# Supplied information
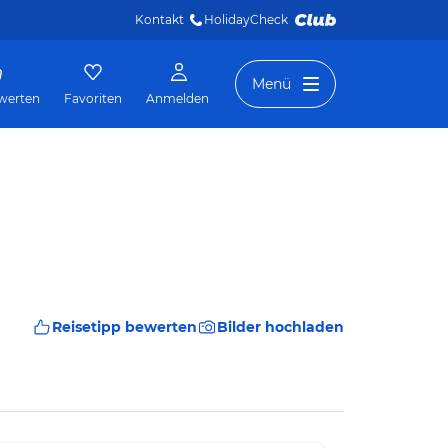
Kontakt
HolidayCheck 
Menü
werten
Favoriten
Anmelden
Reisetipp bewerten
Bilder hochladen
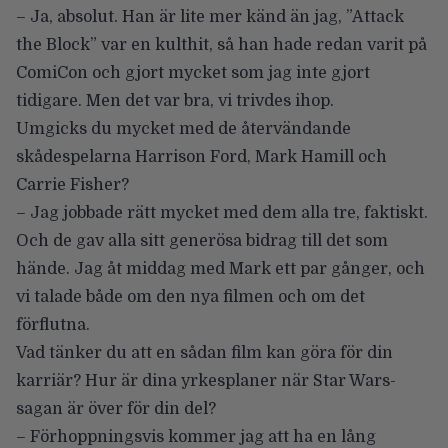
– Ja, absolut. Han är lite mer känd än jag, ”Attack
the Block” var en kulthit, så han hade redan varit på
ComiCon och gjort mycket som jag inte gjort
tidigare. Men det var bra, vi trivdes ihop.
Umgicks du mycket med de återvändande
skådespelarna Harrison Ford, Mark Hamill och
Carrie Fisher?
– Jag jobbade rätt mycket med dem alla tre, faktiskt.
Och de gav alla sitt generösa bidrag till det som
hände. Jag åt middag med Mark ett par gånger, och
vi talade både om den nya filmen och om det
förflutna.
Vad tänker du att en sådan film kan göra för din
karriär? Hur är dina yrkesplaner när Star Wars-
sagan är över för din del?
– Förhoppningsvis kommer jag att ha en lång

# Your assignment
Reproduce the text of all the records above line for line, without any change, and leave the pictures out of your answer.

# Completed task
Kontakt
HolidayCheck 
Menü
werten
Favoriten
Anmelden
Reisetipp bewerten
Bilder hochladen
– Ja, absolut. Han är lite mer känd än jag, ”Attack
the Block” var en kulthit, så han hade redan varit på
ComiCon och gjort mycket som jag inte gjort
tidigare. Men det var bra, vi trivdes ihop.
Umgicks du mycket med de återvändande
skådespelarna Harrison Ford, Mark Hamill och
Carrie Fisher?
– Jag jobbade rätt mycket med dem alla tre, faktiskt.
Och de gav alla sitt generösa bidrag till det som
hände. Jag åt middag med Mark ett par gånger, och
vi talade både om den nya filmen och om det
förflutna.
Vad tänker du att en sådan film kan göra för din
karriär? Hur är dina yrkesplaner när Star Wars-
sagan är över för din del?
– Förhoppningsvis kommer jag att ha en lång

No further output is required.